Stored dataset items =
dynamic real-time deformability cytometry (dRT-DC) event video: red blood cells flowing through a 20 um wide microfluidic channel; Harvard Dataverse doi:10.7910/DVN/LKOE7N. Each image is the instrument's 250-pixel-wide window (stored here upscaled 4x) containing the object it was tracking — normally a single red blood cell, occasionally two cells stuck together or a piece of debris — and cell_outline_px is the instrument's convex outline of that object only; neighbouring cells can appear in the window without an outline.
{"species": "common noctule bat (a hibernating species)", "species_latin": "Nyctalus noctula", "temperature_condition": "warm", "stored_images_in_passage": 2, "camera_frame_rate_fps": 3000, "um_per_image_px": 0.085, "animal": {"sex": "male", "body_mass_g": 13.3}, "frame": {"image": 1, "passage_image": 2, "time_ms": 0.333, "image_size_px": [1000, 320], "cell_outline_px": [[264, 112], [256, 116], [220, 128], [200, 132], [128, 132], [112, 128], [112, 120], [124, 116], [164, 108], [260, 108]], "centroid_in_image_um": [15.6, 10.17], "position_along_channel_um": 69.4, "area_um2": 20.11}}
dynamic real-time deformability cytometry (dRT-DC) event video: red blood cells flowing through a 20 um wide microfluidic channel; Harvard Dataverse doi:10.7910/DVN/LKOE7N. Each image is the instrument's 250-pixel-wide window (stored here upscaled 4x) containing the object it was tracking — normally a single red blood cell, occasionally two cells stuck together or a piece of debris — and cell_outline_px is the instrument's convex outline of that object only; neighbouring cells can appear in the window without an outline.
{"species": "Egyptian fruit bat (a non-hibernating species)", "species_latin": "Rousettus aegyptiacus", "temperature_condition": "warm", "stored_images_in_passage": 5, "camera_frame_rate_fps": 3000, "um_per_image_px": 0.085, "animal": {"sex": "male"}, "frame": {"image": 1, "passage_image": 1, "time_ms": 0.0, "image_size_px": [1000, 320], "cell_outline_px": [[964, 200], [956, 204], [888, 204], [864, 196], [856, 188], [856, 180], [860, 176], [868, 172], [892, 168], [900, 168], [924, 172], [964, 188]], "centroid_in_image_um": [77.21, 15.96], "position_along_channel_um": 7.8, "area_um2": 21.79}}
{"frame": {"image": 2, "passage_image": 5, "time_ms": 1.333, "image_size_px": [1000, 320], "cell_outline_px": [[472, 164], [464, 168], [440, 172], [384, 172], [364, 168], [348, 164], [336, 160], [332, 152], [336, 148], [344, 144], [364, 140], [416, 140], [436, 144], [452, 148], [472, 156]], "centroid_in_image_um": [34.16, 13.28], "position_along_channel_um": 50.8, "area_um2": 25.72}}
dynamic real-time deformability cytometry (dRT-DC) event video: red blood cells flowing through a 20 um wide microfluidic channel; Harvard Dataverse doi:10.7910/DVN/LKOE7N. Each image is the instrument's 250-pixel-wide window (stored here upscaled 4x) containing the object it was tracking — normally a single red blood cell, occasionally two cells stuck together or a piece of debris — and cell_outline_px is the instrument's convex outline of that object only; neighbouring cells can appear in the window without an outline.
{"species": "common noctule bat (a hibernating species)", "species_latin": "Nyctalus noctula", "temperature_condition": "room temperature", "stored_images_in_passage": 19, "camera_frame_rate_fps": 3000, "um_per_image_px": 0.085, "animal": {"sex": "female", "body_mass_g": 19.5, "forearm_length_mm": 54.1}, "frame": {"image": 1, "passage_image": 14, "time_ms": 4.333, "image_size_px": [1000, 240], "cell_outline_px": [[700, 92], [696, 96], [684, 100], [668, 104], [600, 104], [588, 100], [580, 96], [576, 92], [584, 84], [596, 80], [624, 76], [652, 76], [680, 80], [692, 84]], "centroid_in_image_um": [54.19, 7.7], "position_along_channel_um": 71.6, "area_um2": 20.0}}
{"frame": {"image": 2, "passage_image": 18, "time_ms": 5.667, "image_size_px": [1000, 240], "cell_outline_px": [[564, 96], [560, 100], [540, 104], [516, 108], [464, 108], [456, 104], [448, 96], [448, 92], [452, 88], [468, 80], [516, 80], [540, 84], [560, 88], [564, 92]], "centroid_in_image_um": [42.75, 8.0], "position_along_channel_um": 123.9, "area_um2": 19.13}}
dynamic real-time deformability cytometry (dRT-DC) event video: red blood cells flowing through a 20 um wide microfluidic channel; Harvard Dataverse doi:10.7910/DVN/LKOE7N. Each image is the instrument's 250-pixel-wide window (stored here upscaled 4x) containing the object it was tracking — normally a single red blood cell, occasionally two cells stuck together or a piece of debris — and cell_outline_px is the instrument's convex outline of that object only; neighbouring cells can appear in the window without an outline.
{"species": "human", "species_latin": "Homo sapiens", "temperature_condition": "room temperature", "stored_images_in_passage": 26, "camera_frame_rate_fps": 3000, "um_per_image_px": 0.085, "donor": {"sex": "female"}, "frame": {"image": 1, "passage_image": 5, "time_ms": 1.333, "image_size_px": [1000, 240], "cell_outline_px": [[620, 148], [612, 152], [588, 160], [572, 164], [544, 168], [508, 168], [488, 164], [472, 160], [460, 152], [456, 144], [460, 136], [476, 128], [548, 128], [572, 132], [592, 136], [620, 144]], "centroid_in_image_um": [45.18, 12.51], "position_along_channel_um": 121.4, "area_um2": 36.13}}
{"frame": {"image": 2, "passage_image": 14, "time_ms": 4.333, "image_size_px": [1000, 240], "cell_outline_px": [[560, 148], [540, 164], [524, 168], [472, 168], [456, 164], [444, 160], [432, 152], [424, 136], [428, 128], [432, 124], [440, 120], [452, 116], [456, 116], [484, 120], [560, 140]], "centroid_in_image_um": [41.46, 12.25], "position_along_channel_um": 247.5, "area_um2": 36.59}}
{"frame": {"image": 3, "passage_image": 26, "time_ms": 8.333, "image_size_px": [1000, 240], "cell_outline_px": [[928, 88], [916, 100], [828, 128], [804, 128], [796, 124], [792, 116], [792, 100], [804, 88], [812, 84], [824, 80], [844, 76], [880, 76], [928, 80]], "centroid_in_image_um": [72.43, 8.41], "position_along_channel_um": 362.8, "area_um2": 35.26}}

TASK DETAILS = Type out the entries again, word for word.

PROBLEM SOLUTION =
dynamic real-time deformability cytometry (dRT-DC) event video: red blood cells flowing through a 20 um wide microfluidic channel; Harvard Dataverse doi:10.7910/DVN/LKOE7N. Each image is the instrument's 250-pixel-wide window (stored here upscaled 4x) containing the object it was tracking — normally a single red blood cell, occasionally two cells stuck together or a piece of debris — and cell_outline_px is the instrument's convex outline of that object only; neighbouring cells can appear in the window without an outline.
{"species": "common noctule bat (a hibernating species)", "species_latin": "Nyctalus noctula", "temperature_condition": "warm", "stored_images_in_passage": 2, "camera_frame_rate_fps": 3000, "um_per_image_px": 0.085, "animal": {"sex": "male", "body_mass_g": 13.3}, "frame": {"image": 1, "passage_image": 2, "time_ms": 0.333, "image_size_px": [1000, 320], "cell_outline_px": [[264, 112], [256, 116], [220, 128], [200, 132], [128, 132], [112, 128], [112, 120], [124, 116], [164, 108], [260, 108]], "centroid_in_image_um": [15.6, 10.17], "position_along_channel_um": 69.4, "area_um2": 20.11}}
dynamic real-time deformability cytometry (dRT-DC) event video: red blood cells flowing through a 20 um wide microfluidic channel; Harvard Dataverse doi:10.7910/DVN/LKOE7N. Each image is the instrument's 250-pixel-wide window (stored here upscaled 4x) containing the object it was tracking — normally a single red blood cell, occasionally two cells stuck together or a piece of debris — and cell_outline_px is the instrument's convex outline of that object only; neighbouring cells can appear in the window without an outline.
{"species": "Egyptian fruit bat (a non-hibernating species)", "species_latin": "Rousettus aegyptiacus", "temperature_condition": "warm", "stored_images_in_passage": 5, "camera_frame_rate_fps": 3000, "um_per_image_px": 0.085, "animal": {"sex": "male"}, "frame": {"image": 1, "passage_image": 1, "time_ms": 0.0, "image_size_px": [1000, 320], "cell_outline_px": [[964, 200], [956, 204], [888, 204], [864, 196], [856, 188], [856, 180], [860, 176], [868, 172], [892, 168], [900, 168], [924, 172], [964, 188]], "centroid_in_image_um": [77.21, 15.96], "position_along_channel_um": 7.8, "area_um2": 21.79}}
{"frame": {"image": 2, "passage_image": 5, "time_ms": 1.333, "image_size_px": [1000, 320], "cell_outline_px": [[472, 164], [464, 168], [440, 172], [384, 172], [364, 168], [348, 164], [336, 160], [332, 152], [336, 148], [344, 144], [364, 140], [416, 140], [436, 144], [452, 148], [472, 156]], "centroid_in_image_um": [34.16, 13.28], "position_along_channel_um": 50.8, "area_um2": 25.72}}
dynamic real-time deformability cytometry (dRT-DC) event video: red blood cells flowing through a 20 um wide microfluidic channel; Harvard Dataverse doi:10.7910/DVN/LKOE7N. Each image is the instrument's 250-pixel-wide window (stored here upscaled 4x) containing the object it was tracking — normally a single red blood cell, occasionally two cells stuck together or a piece of debris — and cell_outline_px is the instrument's convex outline of that object only; neighbouring cells can appear in the window without an outline.
{"species": "common noctule bat (a hibernating species)", "species_latin": "Nyctalus noctula", "temperature_condition": "room temperature", "stored_images_in_passage": 19, "camera_frame_rate_fps": 3000, "um_per_image_px": 0.085, "animal": {"sex": "female", "body_mass_g": 19.5, "forearm_length_mm": 54.1}, "frame": {"image": 1, "passage_image": 14, "time_ms": 4.333, "image_size_px": [1000, 240], "cell_outline_px": [[700, 92], [696, 96], [684, 100], [668, 104], [600, 104], [588, 100], [580, 96], [576, 92], [584, 84], [596, 80], [624, 76], [652, 76], [680, 80], [692, 84]], "centroid_in_image_um": [54.19, 7.7], "position_along_channel_um": 71.6, "area_um2": 20.0}}
{"frame": {"image": 2, "passage_image": 18, "time_ms": 5.667, "image_size_px": [1000, 240], "cell_outline_px": [[564, 96], [560, 100], [540, 104], [516, 108], [464, 108], [456, 104], [448, 96], [448, 92], [452, 88], [468, 80], [516, 80], [540, 84], [560, 88], [564, 92]], "centroid_in_image_um": [42.75, 8.0], "position_along_channel_um": 123.9, "area_um2": 19.13}}
dynamic real-time deformability cytometry (dRT-DC) event video: red blood cells flowing through a 20 um wide microfluidic channel; Harvard Dataverse doi:10.7910/DVN/LKOE7N. Each image is the instrument's 250-pixel-wide window (stored here upscaled 4x) containing the object it was tracking — normally a single red blood cell, occasionally two cells stuck together or a piece of debris — and cell_outline_px is the instrument's convex outline of that object only; neighbouring cells can appear in the window without an outline.
{"species": "human", "species_latin": "Homo sapiens", "temperature_condition": "room temperature", "stored_images_in_passage": 26, "camera_frame_rate_fps": 3000, "um_per_image_px": 0.085, "donor": {"sex": "female"}, "frame": {"image": 1, "passage_image": 5, "time_ms": 1.333, "image_size_px": [1000, 240], "cell_outline_px": [[620, 148], [612, 152], [588, 160], [572, 164], [544, 168], [508, 168], [488, 164], [472, 160], [460, 152], [456, 144], [460, 136], [476, 128], [548, 128], [572, 132], [592, 136], [620, 144]], "centroid_in_image_um": [45.18, 12.51], "position_along_channel_um": 121.4, "area_um2": 36.13}}
{"frame": {"image": 2, "passage_image": 14, "time_ms": 4.333, "image_size_px": [1000, 240], "cell_outline_px": [[560, 148], [540, 164], [524, 168], [472, 168], [456, 164], [444, 160], [432, 152], [424, 136], [428, 128], [432, 124], [440, 120], [452, 116], [456, 116], [484, 120], [560, 140]], "centroid_in_image_um": [41.46, 12.25], "position_along_channel_um": 247.5, "area_um2": 36.59}}
{"frame": {"image": 3, "passage_image": 26, "time_ms": 8.333, "image_size_px": [1000, 240], "cell_outline_px": [[928, 88], [916, 100], [828, 128], [804, 128], [796, 124], [792, 116], [792, 100], [804, 88], [812, 84], [824, 80], [844, 76], [880, 76], [928, 80]], "centroid_in_image_um": [72.43, 8.41], "position_along_channel_um": 362.8, "area_um2": 35.26}}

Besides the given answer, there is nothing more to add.